■ **WORK REQUEST 1**
According to the review of the book on the year 2000, at which institution did its authors work?
■ **WORK REQUEST 2**
Reproduce the records below verbatim, from the first line to the last. Leave the pictures out of your answer.

The Year 2000: A Framework for Speculation on the Next Thirty-three Years

  • Herman Kahn &
  • Anthony Wiener
Macmillan: 1967. £3.15

The above volume was perhaps the most professional attempt made during the 1960s to predict the world of ad 2000. Its authors worked at the Hudson Institute, a respected US independent think-tank, and their remit covered several aspects of the world 33 years ahead.

One aspect was economic — how rich the world, and the different countries within it, would be by 2000. Knowing that the economy, and society in general, was driven largely by scientific and technical developments, the tank-thinkers made guesses in these areas too. They were greatly concerned by politics and wars. They even tried to predict sociological changes — the feel and character of society in the future. Like all sensible crystal-ball gazers, they hedged their bets. They expounded not only the most likely ‘surprise-free projection’, but a range of spreads around it, together with many possible surprises and variants. Their reference region was, of course, the United States, but their scope was global. How well did they do?

■ **PROVIDED MATERIAL**

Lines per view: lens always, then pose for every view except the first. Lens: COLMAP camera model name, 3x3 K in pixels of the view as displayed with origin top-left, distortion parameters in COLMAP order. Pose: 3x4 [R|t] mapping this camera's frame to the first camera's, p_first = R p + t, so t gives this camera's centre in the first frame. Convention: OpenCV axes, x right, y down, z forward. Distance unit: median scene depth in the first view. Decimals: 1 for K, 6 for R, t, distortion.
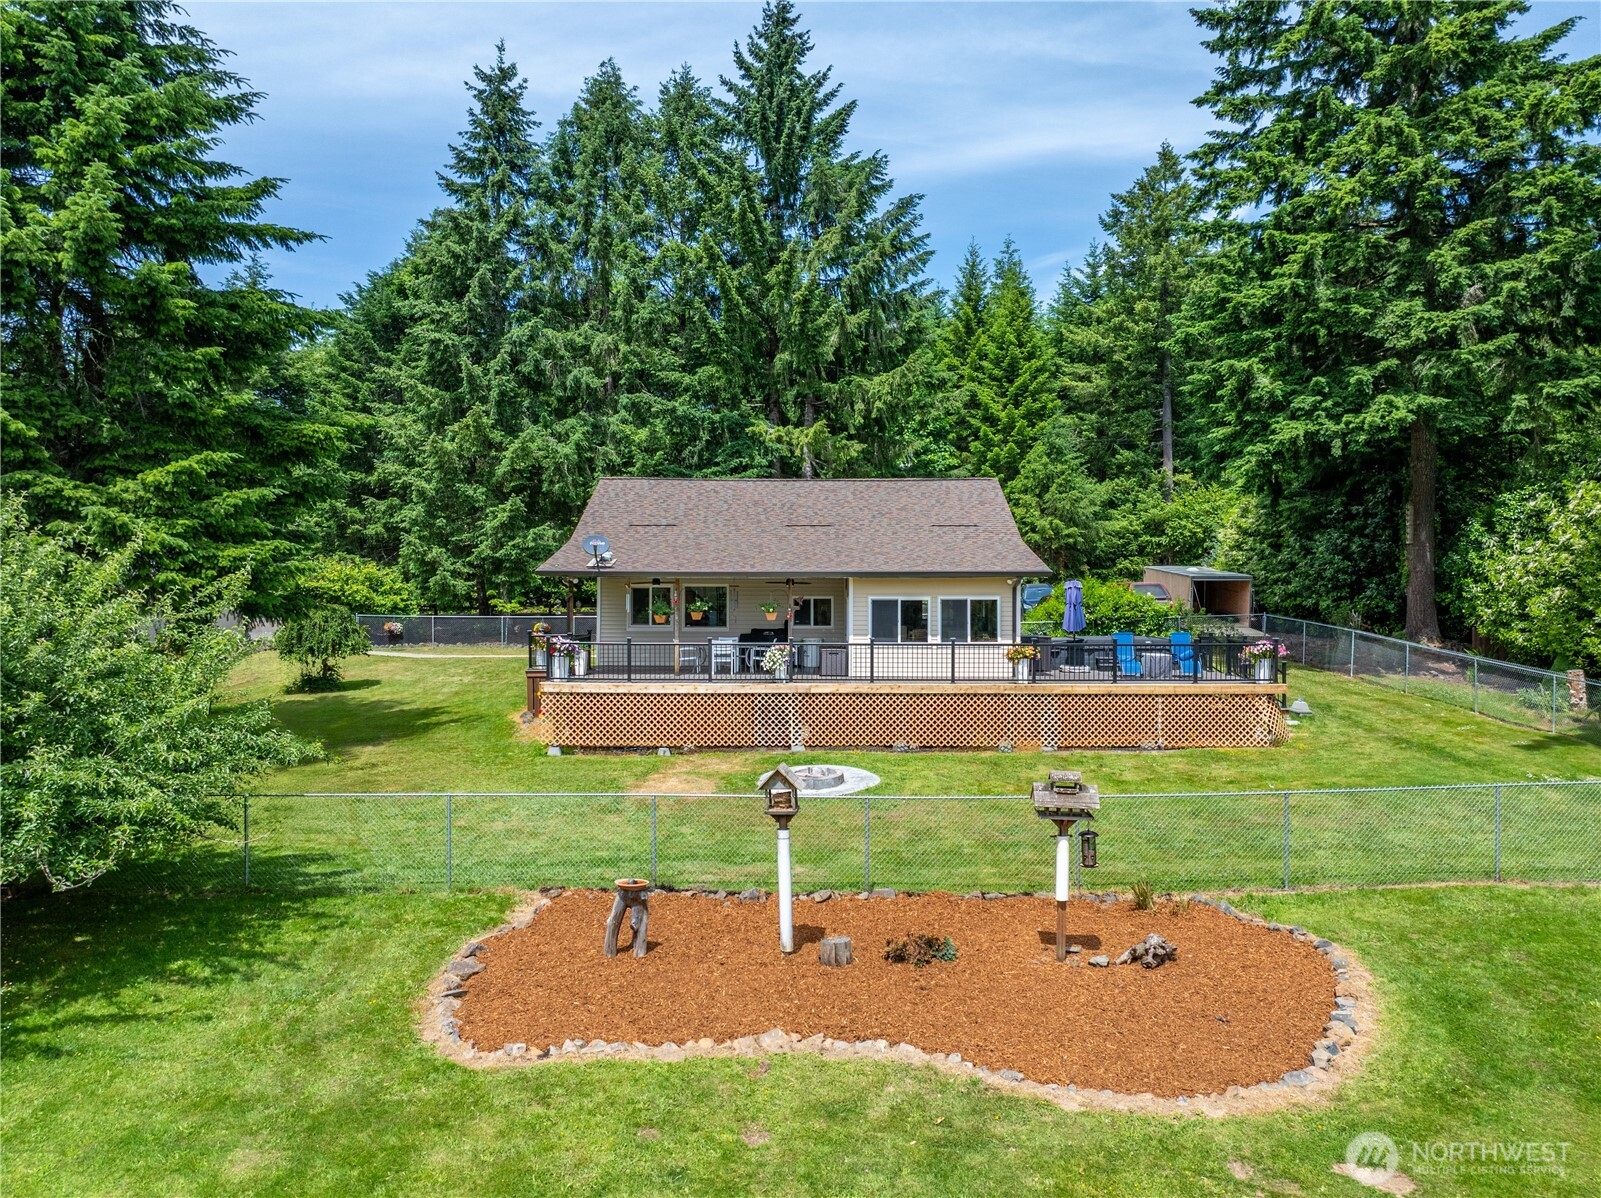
lens RADIAL K [[1096.5, 0, 807.8], [0, 1096.5, 598.7], [0, 0, 1]] dist [-0.047985, -0.004296]
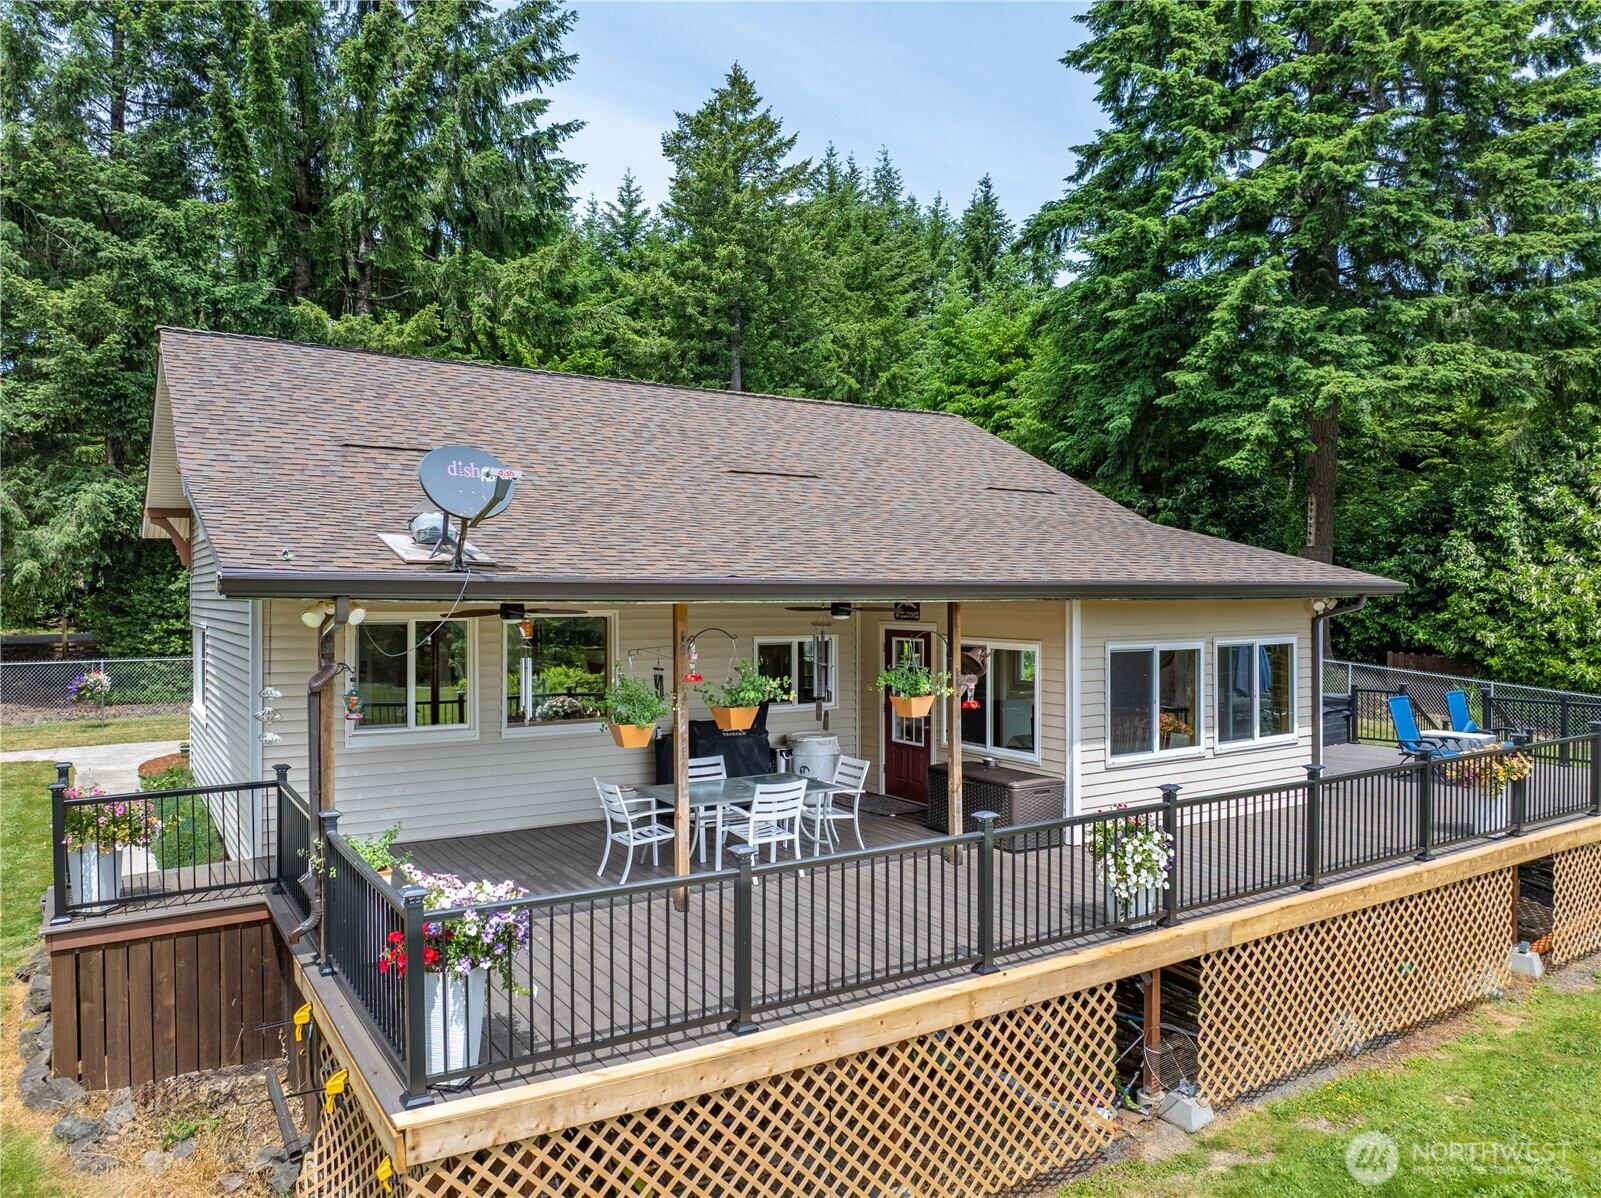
lens RADIAL K [[1096.5, 0, 807.8], [0, 1096.5, 598.7], [0, 0, 1]] dist [-0.047985, -0.004296]
pose [[0.826220, -0.001946, 0.563344, -0.145224], [0.001924, 0.999998, 0.000631, -0.010075], [-0.563344, 0.000562, 0.826222, 0.392391]]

■ **EXERCISE OUTPUT 1**
They worked at the Hudson Institute, a US independent think-tank.

■ **EXERCISE OUTPUT 2**
Lines per view: lens always, then pose for every view except the first. Lens: COLMAP camera model name, 3x3 K in pixels of the view as displayed with origin top-left, distortion parameters in COLMAP order. Pose: 3x4 [R|t] mapping this camera's frame to the first camera's, p_first = R p + t, so t gives this camera's centre in the first frame. Convention: OpenCV axes, x right, y down, z forward. Distance unit: median scene depth in the first view. Decimals: 1 for K, 6 for R, t, distortion.
lens RADIAL K [[1096.5, 0, 807.8], [0, 1096.5, 598.7], [0, 0, 1]] dist [-0.047985, -0.004296]
lens RADIAL K [[1096.5, 0, 807.8], [0, 1096.5, 598.7], [0, 0, 1]] dist [-0.047985, -0.004296]
pose [[0.826220, -0.001946, 0.563344, -0.145224], [0.001924, 0.999998, 0.000631, -0.010075], [-0.563344, 0.000562, 0.826222, 0.392391]]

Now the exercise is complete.